Querida Eleanor Willfrost, Reina Regente:
Dijiste en tu primera carta que no te importaba. En la segunda, que me leerías con desprecio. Pero entre cada línea tuya, incluso en las más crueles, puedo leer lo que no te atreves a escribir: que la ira te carcome, sí, pero también que aún me lees. Y eso, por mínimo que parezca, basta para saber que no soy indiferente para ti.
No te responderé con palabras suaves. Ya no. Dijiste que mis cartas eran dulces, que pretendían calmarte. Hoy no quiero calmarte. Si mis palabras encienden tu furia, que así sea. Me cansé de esperar en la sombra de un “algún día”, y decidí, por fin, vivir. No como mago de la corte, ni como consejero silencioso, sino como hombre. Como este hombre que te amó sin disfraces y sin condiciones.
Siempre me atacaste antes de abrazarme. Siempre me heriste con tus palabras antes de que tus silencios me envolvieran como un refugio. Y algo me dice que, detrás de esta furia, como tantas veces, hay también un deseo mudo de que te responda. Por eso seguiré escribiéndote, incluso si ya no contestas, incluso si tus cartas están destinadas solo a quemarse al leerlas. Porque sé que leerás cada palabra. Porque te conozco.

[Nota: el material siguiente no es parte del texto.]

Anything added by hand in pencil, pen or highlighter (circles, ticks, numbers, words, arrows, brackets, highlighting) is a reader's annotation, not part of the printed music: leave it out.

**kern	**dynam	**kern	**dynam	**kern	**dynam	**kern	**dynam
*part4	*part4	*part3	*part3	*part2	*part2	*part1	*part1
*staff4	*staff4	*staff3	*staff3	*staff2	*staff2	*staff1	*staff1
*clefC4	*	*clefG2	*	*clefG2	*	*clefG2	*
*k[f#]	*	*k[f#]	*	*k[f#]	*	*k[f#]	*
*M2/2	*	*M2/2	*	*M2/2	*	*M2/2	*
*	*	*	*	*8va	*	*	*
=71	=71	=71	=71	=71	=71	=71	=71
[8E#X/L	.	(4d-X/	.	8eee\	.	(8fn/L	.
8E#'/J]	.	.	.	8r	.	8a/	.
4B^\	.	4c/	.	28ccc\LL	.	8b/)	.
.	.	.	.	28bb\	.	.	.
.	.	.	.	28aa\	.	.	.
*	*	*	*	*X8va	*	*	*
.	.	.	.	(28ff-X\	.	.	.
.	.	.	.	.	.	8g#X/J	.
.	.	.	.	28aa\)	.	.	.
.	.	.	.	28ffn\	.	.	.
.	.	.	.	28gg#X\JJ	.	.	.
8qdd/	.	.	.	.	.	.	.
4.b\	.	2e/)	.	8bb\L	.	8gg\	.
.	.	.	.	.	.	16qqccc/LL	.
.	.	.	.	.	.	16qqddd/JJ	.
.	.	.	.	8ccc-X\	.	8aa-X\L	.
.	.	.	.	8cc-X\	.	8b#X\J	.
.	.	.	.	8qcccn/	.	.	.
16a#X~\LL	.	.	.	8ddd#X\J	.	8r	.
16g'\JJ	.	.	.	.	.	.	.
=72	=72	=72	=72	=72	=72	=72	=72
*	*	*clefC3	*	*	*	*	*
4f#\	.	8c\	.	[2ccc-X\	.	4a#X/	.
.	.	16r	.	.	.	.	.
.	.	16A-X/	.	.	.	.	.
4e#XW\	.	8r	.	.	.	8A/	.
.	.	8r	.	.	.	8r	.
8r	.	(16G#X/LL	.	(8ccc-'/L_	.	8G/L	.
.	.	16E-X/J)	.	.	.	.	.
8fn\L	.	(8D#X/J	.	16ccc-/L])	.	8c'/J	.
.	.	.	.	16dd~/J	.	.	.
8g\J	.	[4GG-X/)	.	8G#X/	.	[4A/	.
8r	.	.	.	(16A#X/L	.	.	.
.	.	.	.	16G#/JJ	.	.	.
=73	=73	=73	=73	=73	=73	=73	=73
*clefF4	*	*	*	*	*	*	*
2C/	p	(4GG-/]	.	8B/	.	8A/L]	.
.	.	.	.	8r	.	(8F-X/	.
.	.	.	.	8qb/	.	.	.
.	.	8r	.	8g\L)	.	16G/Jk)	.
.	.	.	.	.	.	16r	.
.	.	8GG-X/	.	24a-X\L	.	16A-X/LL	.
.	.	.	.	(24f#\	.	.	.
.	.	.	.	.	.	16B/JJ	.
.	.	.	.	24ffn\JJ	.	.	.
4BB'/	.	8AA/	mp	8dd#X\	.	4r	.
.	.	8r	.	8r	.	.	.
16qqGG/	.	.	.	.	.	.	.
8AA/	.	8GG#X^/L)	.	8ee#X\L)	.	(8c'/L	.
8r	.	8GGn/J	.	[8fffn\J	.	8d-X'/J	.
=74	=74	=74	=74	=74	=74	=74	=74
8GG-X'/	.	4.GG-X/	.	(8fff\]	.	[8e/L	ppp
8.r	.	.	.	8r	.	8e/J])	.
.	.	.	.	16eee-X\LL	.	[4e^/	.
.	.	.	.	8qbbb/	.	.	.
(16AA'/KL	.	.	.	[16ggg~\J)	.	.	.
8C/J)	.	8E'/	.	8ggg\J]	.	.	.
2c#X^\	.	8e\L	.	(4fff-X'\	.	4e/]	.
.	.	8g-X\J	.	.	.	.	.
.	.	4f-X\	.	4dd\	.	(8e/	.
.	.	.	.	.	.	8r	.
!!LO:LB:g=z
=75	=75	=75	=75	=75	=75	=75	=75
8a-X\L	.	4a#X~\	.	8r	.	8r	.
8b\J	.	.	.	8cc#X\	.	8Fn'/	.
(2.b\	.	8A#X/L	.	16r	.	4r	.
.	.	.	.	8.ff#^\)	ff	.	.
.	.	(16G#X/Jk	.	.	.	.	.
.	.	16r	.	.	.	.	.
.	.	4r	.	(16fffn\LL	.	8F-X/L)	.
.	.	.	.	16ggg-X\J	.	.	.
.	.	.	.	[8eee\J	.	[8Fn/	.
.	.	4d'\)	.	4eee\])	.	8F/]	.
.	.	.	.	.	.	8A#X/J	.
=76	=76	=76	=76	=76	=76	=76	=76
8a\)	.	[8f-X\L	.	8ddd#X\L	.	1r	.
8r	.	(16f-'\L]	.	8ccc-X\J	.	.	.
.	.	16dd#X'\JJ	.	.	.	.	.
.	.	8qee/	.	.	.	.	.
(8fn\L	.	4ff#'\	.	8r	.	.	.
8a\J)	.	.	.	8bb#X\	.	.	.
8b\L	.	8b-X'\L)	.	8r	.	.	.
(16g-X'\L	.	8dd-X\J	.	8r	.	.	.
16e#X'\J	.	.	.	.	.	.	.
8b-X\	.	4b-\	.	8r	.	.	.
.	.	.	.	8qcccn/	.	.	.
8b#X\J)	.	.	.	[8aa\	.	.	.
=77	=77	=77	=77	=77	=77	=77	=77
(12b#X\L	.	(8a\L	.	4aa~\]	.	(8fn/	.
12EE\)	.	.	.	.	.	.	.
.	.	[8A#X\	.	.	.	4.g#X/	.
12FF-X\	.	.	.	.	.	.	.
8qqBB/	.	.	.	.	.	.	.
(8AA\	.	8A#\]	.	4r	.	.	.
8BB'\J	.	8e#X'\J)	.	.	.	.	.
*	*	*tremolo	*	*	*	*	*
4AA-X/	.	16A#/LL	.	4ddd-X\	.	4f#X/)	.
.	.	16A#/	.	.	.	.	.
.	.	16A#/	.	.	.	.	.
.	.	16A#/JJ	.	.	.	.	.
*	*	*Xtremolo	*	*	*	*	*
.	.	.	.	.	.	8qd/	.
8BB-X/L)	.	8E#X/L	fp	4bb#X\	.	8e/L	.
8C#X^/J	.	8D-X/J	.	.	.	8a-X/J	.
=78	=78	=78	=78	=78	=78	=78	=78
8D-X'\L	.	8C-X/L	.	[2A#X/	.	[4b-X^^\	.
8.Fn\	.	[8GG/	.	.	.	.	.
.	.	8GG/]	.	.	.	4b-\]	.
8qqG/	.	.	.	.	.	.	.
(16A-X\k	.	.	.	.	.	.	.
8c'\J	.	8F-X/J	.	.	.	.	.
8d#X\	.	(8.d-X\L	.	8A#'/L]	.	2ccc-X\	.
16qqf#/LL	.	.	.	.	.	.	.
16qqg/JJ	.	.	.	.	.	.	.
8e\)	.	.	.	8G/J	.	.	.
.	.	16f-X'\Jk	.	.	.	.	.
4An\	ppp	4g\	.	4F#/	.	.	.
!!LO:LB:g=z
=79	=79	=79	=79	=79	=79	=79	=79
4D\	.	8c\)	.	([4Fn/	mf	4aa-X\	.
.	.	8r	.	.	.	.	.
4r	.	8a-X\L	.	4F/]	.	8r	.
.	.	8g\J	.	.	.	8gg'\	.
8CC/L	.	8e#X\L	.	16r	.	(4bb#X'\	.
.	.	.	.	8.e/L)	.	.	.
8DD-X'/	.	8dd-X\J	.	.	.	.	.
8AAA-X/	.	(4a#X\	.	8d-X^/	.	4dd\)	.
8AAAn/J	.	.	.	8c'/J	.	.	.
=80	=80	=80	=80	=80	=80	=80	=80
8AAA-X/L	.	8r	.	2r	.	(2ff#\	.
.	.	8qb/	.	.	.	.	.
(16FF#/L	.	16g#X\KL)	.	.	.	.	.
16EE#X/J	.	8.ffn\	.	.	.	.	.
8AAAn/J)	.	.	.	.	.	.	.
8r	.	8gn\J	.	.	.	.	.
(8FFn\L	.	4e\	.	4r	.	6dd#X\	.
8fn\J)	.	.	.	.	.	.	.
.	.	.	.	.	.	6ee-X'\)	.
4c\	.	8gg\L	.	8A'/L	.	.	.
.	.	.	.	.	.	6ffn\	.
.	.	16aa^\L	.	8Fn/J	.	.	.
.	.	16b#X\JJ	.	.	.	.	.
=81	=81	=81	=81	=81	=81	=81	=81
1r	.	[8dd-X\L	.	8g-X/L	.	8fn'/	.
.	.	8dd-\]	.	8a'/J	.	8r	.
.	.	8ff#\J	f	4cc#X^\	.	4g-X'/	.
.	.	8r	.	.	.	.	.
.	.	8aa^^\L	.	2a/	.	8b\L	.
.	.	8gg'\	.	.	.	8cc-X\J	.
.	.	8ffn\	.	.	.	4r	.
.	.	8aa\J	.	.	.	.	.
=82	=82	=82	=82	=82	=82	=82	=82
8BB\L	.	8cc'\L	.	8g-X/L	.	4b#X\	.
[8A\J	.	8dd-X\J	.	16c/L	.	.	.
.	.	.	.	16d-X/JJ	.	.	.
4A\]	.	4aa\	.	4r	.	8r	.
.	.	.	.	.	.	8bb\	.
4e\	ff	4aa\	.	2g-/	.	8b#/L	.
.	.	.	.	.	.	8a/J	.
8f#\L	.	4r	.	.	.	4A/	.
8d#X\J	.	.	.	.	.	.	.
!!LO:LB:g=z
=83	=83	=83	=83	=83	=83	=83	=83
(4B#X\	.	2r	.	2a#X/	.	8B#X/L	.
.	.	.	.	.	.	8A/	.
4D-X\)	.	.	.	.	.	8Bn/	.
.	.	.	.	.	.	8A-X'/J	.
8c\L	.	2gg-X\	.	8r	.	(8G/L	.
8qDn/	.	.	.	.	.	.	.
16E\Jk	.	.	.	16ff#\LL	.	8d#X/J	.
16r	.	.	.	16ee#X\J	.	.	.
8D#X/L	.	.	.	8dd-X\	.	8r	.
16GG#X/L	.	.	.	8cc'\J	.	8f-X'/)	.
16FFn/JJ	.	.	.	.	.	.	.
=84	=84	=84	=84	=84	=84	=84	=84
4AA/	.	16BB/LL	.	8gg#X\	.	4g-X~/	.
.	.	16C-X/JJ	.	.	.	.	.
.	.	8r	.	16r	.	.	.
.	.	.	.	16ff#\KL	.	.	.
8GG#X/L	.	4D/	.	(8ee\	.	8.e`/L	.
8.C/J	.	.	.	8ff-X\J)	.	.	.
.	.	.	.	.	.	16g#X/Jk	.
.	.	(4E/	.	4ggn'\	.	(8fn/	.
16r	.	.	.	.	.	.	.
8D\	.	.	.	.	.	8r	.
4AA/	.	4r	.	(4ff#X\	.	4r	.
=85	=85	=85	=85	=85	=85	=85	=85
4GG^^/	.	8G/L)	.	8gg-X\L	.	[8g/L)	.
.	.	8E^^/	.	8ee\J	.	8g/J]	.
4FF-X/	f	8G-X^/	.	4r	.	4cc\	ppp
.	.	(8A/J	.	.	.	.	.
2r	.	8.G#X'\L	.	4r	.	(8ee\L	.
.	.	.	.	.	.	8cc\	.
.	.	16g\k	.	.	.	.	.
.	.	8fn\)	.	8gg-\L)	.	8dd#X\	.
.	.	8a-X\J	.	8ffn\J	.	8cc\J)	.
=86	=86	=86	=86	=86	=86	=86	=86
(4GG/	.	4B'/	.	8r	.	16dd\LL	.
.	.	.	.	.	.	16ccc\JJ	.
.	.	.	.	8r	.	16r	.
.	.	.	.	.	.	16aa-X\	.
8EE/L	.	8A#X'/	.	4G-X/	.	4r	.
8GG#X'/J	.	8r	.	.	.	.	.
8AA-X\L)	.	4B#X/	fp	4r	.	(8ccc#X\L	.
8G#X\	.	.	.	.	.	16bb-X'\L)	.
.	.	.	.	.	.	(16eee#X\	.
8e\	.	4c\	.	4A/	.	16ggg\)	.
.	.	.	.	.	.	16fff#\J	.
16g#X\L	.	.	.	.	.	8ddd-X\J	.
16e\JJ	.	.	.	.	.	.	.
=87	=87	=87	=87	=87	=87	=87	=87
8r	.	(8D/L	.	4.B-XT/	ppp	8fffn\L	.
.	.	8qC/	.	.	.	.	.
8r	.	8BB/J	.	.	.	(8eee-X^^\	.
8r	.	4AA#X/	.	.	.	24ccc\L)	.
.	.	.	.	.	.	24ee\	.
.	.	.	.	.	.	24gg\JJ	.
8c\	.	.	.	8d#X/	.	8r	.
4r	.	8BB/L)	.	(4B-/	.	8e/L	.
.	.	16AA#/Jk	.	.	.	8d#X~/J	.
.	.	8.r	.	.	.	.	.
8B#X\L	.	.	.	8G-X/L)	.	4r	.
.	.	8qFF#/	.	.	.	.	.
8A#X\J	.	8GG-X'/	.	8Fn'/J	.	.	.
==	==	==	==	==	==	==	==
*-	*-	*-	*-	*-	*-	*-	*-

Fuiste mi luz, Eleanor. Y aunque nunca quisiste mirarme de frente, lo fuiste. ¿Cuánto amor se necesita para que una reina vea a un hombre más allá de su puesto, de su utilidad, de su devoción? No lo sé. Tal vez demasiado. Tal vez el que yo te ofrecí no te bastó, o tal vez te bastó, y por eso huiste.
No me marcho con rencor, sino con verdad. Y con la dignidad de quien ha dado todo lo que podía dar. No quise convertirme en una sombra que te sigue, ni en un siervo que mendiga afecto entre los restos de tu poder.
¿Traición? No. No me acuses de lo que no hice. No te dejé sin guía ni sin legado. Dejé proyectos, ideas, caminos abiertos que recorrimos juntos. Quizá los deseches por orgullo, quizá los tomes y borres mi nombre, pero están ahí. Y si alguna parte tuya aún cree en lo que construimos, sabrás que hice lo correcto.
Si alguien rompió nuestra promesa, no fui yo. No lo digo para herirte, sino para que no distorsiones lo que sabes en lo más profundo de ti: que si hubo un traidor a lo nuestro, no fue Dyan Harvest.
No me repitas que gobernarás con mano de hierro. Sabes que seguirás, quieras o no, el camino que trazamos con esperanza, con virtud, con amor por el pueblo. Serás una reina justa. Porque eso eres. Porque no sabes reinar de otro modo. Aunque me niegues, aunque me borres de tus decretos, aunque quemes esta carta tras leerla.
Puedes odiarme si lo necesitas. Puedes escribirme para gritar, como tantas veces hiciste con la voz quebrada al final. Pero sabes —aunque no quieras admitirlo— que si hay alguien que seguirá aquí para ti, es este hombre al que no quisiste ver como igual, pero que fue el único que te amó de verdad.
Tus abrazos silenciosos, tus besos esquivos, tus despedidas sin palabras... los guardo como se guarda algo que se sabe irrepetible. No tienes que quererme, Eleanor, pero no finjas que nunca lo hiciste.
Si tu intención era herirme con tu carta, no lo lograste. Me hiciste recordar por qué te amé. Y por qué, a pesar de todo, aún te escribo.
Con rabia a veces, con dolor también, pero siempre, siempre con verdad.